-- GIVEN DATA follows --

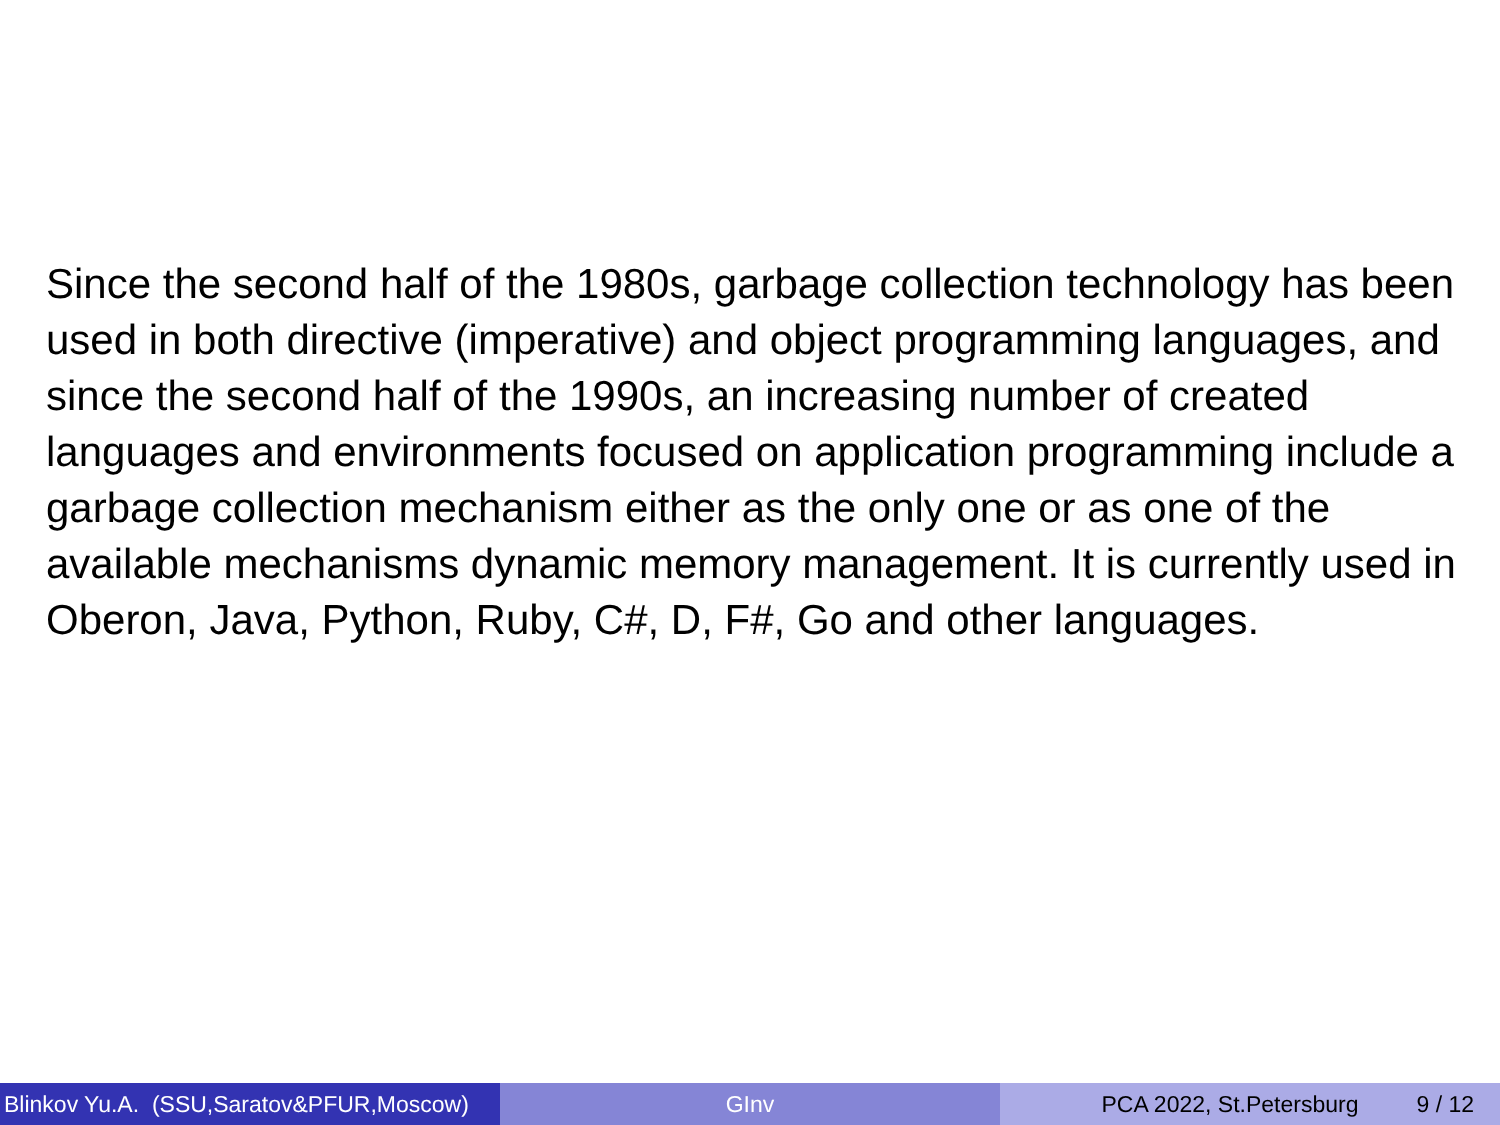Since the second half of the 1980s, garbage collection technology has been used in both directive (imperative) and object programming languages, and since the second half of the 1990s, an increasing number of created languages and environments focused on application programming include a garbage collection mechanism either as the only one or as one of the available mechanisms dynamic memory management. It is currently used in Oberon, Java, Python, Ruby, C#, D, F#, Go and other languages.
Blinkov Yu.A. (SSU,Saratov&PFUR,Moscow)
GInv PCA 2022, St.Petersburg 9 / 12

-- GIVEN DATA concluded --
-- GIVEN DATA follows --

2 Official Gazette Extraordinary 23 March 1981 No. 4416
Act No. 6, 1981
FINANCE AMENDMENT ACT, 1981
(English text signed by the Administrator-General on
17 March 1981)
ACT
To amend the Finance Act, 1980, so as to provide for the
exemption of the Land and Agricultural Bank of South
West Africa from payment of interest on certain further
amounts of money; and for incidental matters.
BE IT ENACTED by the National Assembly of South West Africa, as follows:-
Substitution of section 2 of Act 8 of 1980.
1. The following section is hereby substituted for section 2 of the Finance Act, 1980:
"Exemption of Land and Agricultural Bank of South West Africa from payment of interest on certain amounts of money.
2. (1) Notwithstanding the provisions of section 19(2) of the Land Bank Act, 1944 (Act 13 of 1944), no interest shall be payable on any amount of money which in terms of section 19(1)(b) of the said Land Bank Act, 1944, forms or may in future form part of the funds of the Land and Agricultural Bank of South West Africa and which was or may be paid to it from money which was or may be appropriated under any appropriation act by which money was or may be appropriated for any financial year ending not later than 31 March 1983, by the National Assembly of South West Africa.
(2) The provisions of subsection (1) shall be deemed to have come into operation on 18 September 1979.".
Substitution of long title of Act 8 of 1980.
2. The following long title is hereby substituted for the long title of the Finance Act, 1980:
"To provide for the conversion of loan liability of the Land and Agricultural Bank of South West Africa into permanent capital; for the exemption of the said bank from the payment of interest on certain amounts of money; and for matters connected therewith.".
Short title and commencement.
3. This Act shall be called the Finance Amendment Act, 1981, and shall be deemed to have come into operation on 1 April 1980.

-- GIVEN DATA concluded --
-- GIVEN DATA follows --

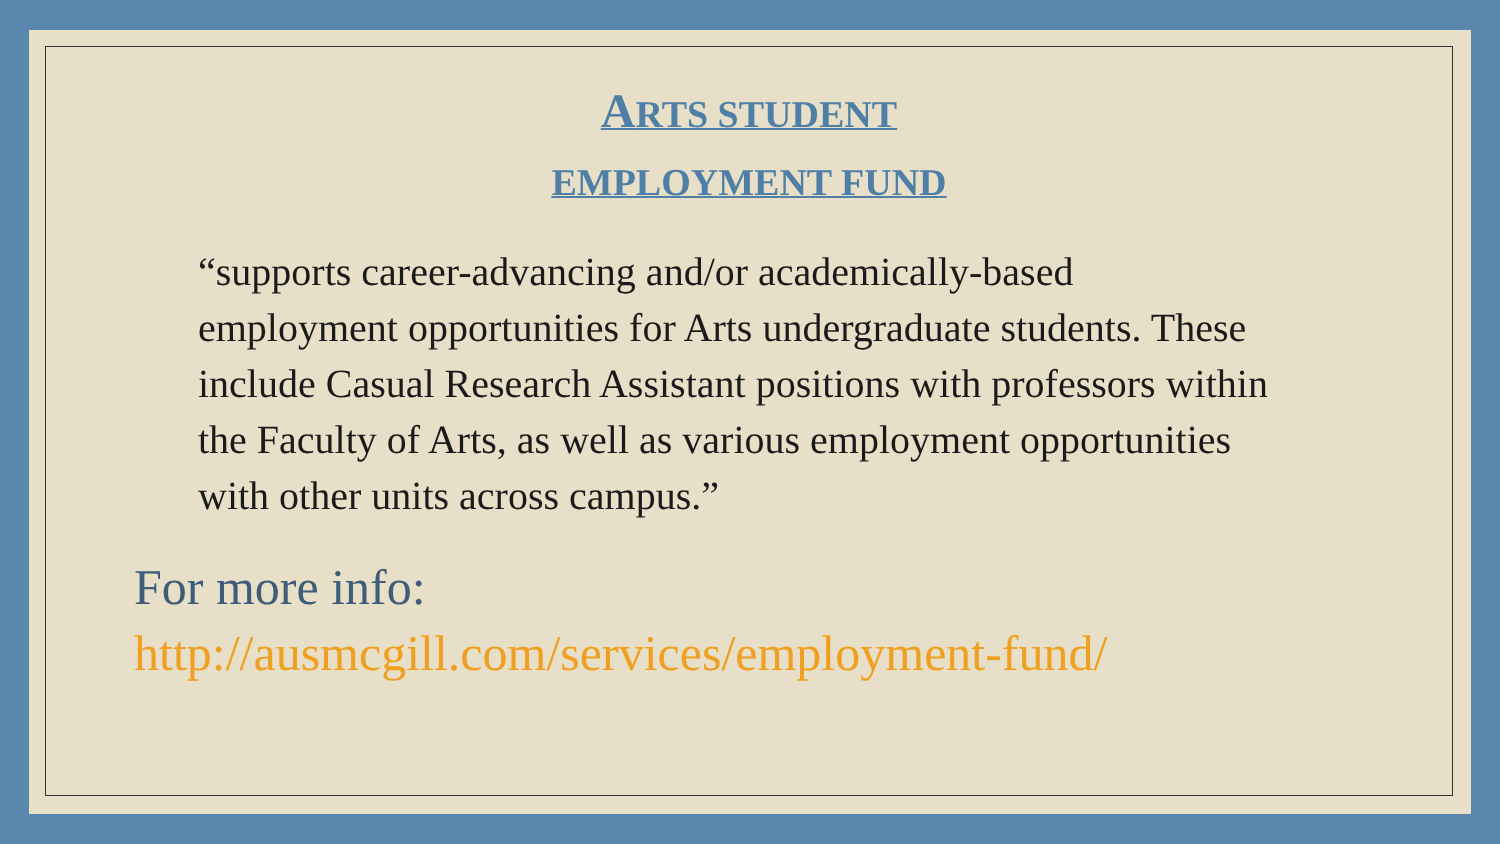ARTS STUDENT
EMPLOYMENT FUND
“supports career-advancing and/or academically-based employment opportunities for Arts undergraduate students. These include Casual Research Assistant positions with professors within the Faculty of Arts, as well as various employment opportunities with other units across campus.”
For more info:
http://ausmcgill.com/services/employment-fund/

-- GIVEN DATA concluded --

Everything above from the line with "Since the second half of the 1980s, garbage" through the line with "GInv PCA 2022, St.Petersburg 9 / 12" should be retyped exactly, and nothing else; omit pictures.

Since the second half of the 1980s, garbage collection technology has been used in both directive (imperative) and object programming languages, and since the second half of the 1990s, an increasing number of created languages and environments focused on application programming include a garbage collection mechanism either as the only one or as one of the available mechanisms dynamic memory management. It is currently used in Oberon, Java, Python, Ruby, C#, D, F#, Go and other languages.
Blinkov Yu.A. (SSU,Saratov&PFUR,Moscow)
GInv PCA 2022, St.Petersburg 9 / 12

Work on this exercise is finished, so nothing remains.